Problem to work on: Look through the material that follows and show every line with the string "positivity".

** Record set follows **

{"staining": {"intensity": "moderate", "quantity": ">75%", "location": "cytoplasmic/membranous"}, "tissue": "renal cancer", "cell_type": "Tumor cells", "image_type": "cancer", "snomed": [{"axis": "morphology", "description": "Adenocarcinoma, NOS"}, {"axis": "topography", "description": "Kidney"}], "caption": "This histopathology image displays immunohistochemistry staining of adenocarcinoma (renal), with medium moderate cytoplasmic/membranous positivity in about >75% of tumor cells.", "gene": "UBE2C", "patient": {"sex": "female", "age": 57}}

** End of Record set **
** Record set follows **

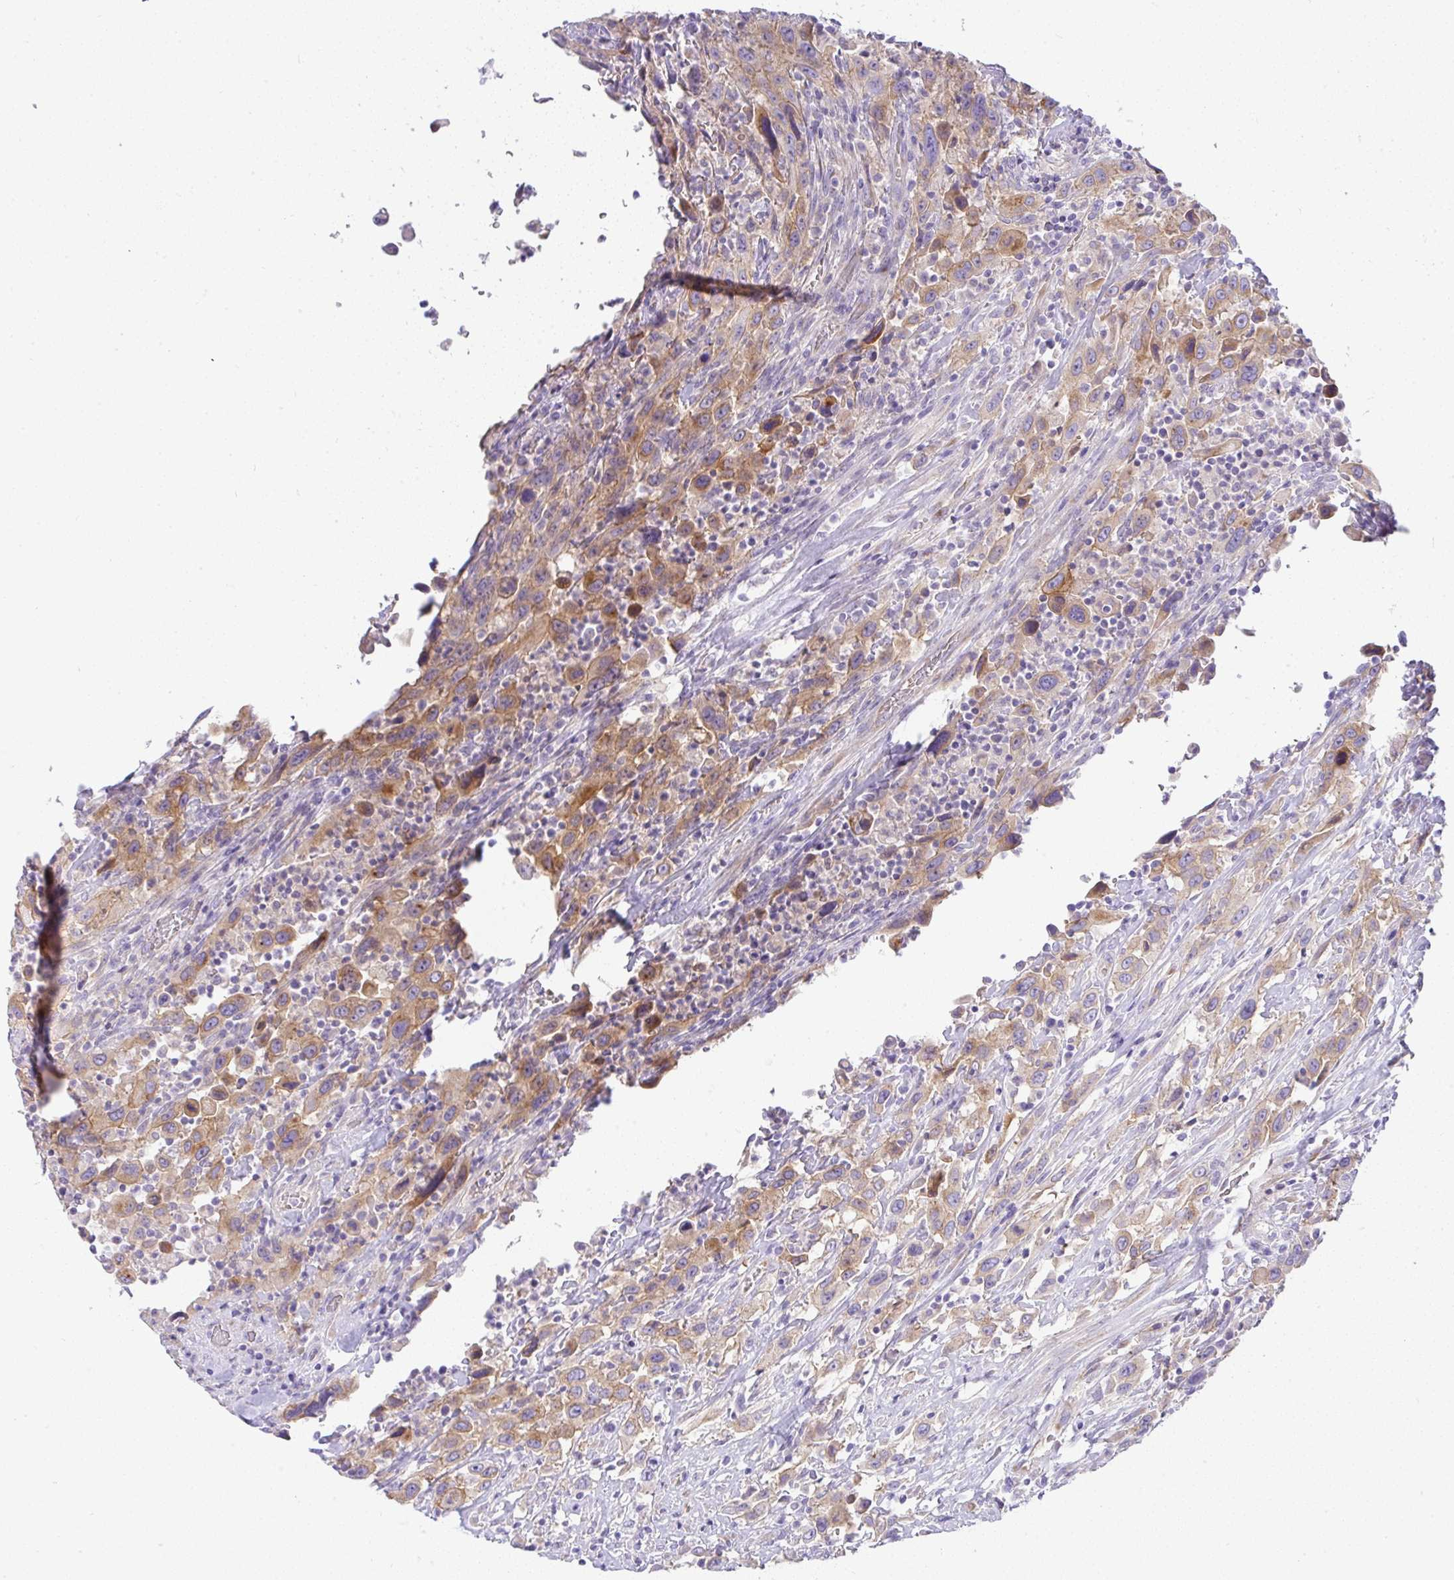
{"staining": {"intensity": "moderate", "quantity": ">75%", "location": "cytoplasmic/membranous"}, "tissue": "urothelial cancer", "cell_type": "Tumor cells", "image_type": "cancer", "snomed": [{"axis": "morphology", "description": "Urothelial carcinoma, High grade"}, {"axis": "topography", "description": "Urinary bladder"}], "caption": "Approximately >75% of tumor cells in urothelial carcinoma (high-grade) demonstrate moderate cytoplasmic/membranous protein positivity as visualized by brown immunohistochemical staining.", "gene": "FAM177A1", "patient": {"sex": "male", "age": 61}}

** End of Record set **
** Record set follows **

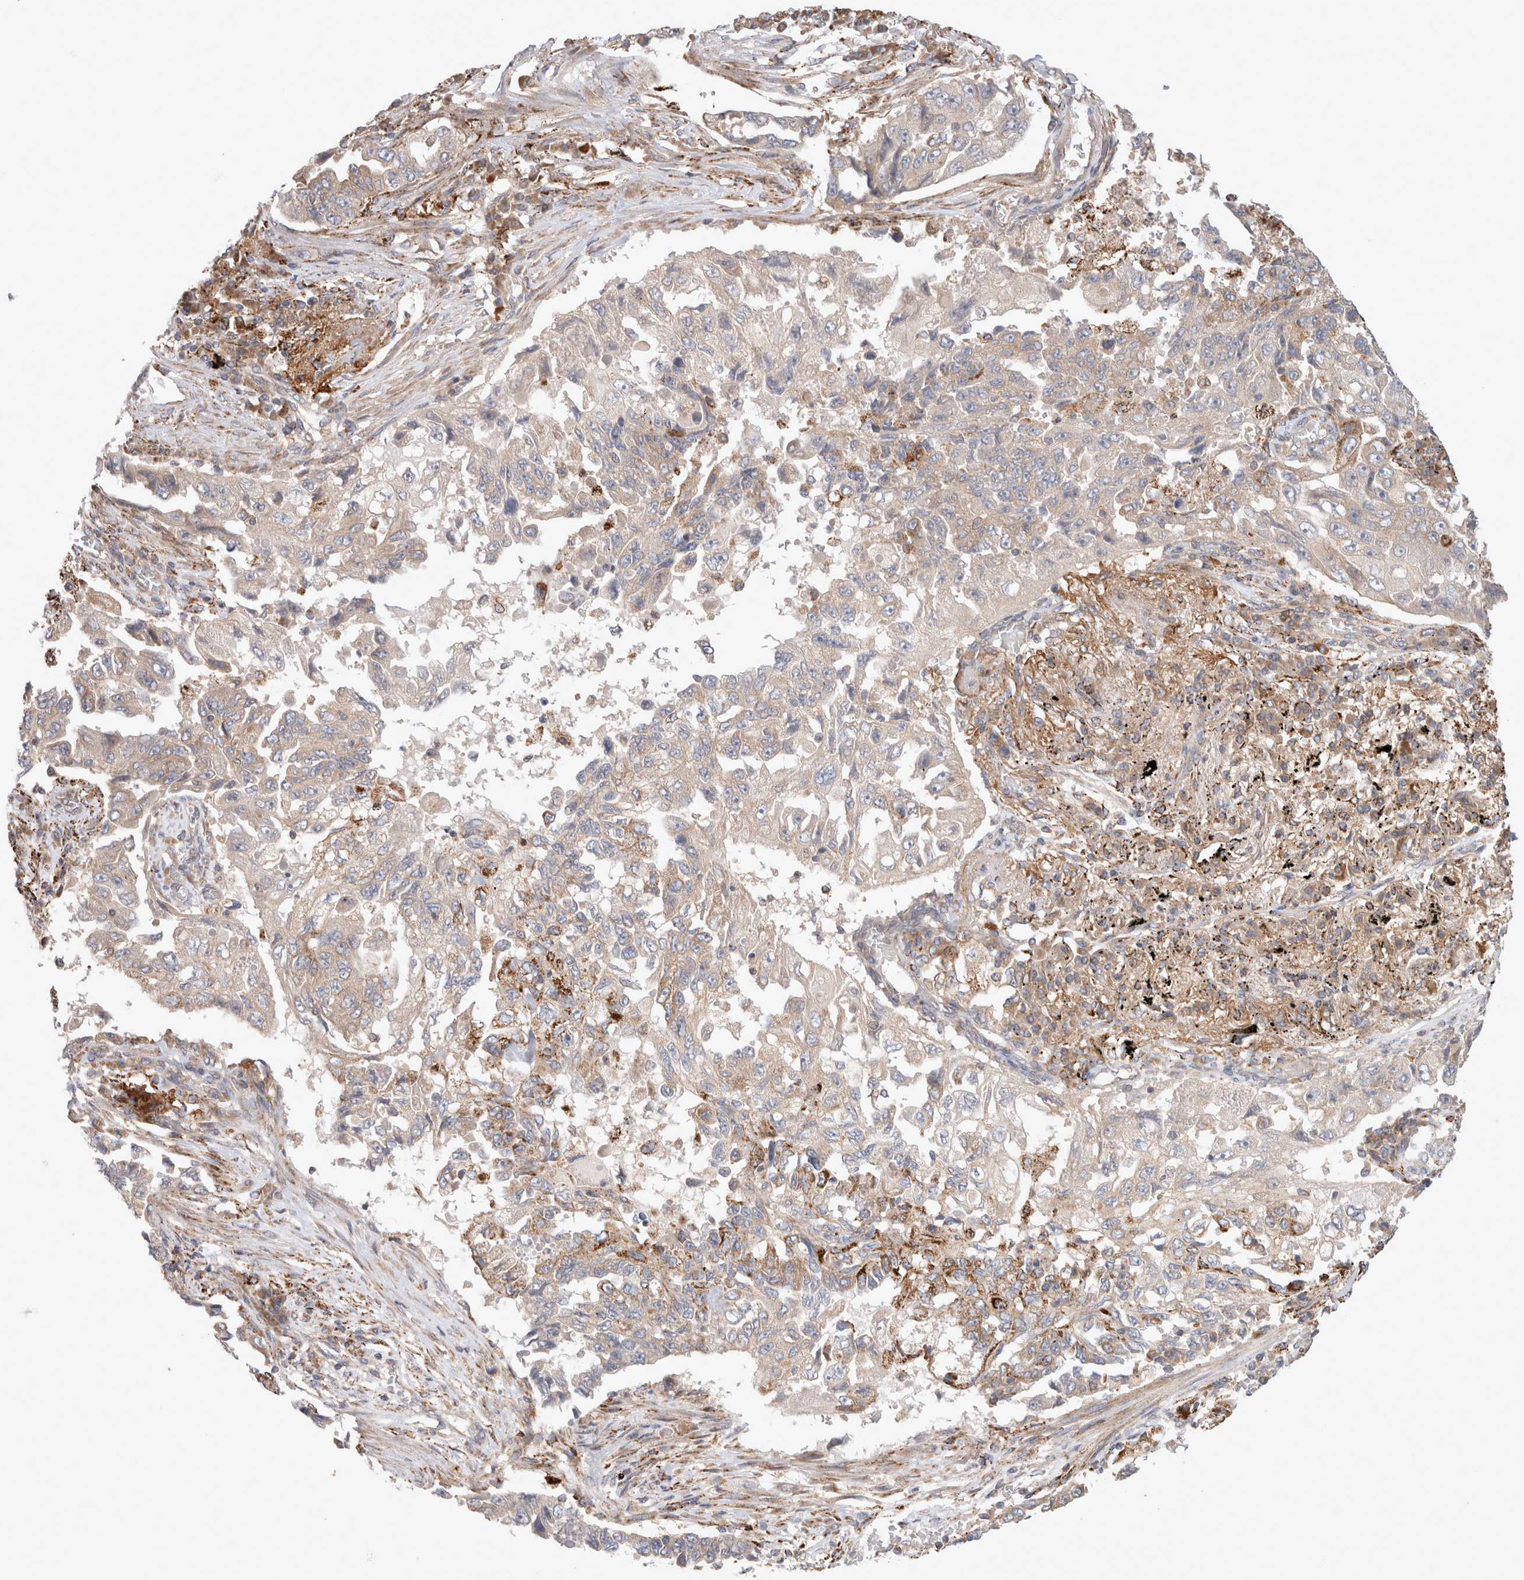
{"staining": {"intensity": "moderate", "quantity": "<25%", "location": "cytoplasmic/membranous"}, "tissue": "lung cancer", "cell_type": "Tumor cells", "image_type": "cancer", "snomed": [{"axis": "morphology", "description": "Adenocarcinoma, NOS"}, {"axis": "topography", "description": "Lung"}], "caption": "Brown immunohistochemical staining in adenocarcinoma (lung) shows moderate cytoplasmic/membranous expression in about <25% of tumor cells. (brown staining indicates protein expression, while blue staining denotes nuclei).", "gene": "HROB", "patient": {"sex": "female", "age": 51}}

** End of Record set **

Written response:
{"staining": {"intensity": "moderate", "quantity": ">75%", "location": "cytoplasmic/membranous"}, "tissue": "renal cancer", "cell_type": "Tumor cells", "image_type": "cancer", "snomed": [{"axis": "morphology", "description": "Adenocarcinoma, NOS"}, {"axis": "topography", "description": "Kidney"}], "caption": "This histopathology image displays immunohistochemistry staining of adenocarcinoma (renal), with medium moderate cytoplasmic/membranous positivity in about >75% of tumor cells.", "gene": "UBE2C", "patient": {"sex": "female", "age": 57}}
{"staining": {"intensity": "moderate", "quantity": ">75%", "location": "cytoplasmic/membranous"}, "tissue": "urothelial cancer", "cell_type": "Tumor cells", "image_type": "cancer", "snomed": [{"axis": "morphology", "description": "Urothelial carcinoma, High grade"}, {"axis": "topography", "description": "Urinary bladder"}], "caption": "Approximately >75% of tumor cells in urothelial carcinoma (high-grade) demonstrate moderate cytoplasmic/membranous protein positivity as visualized by brown immunohistochemical staining.", "gene": "FAM177A1", "patient": {"sex": "male", "age": 61}}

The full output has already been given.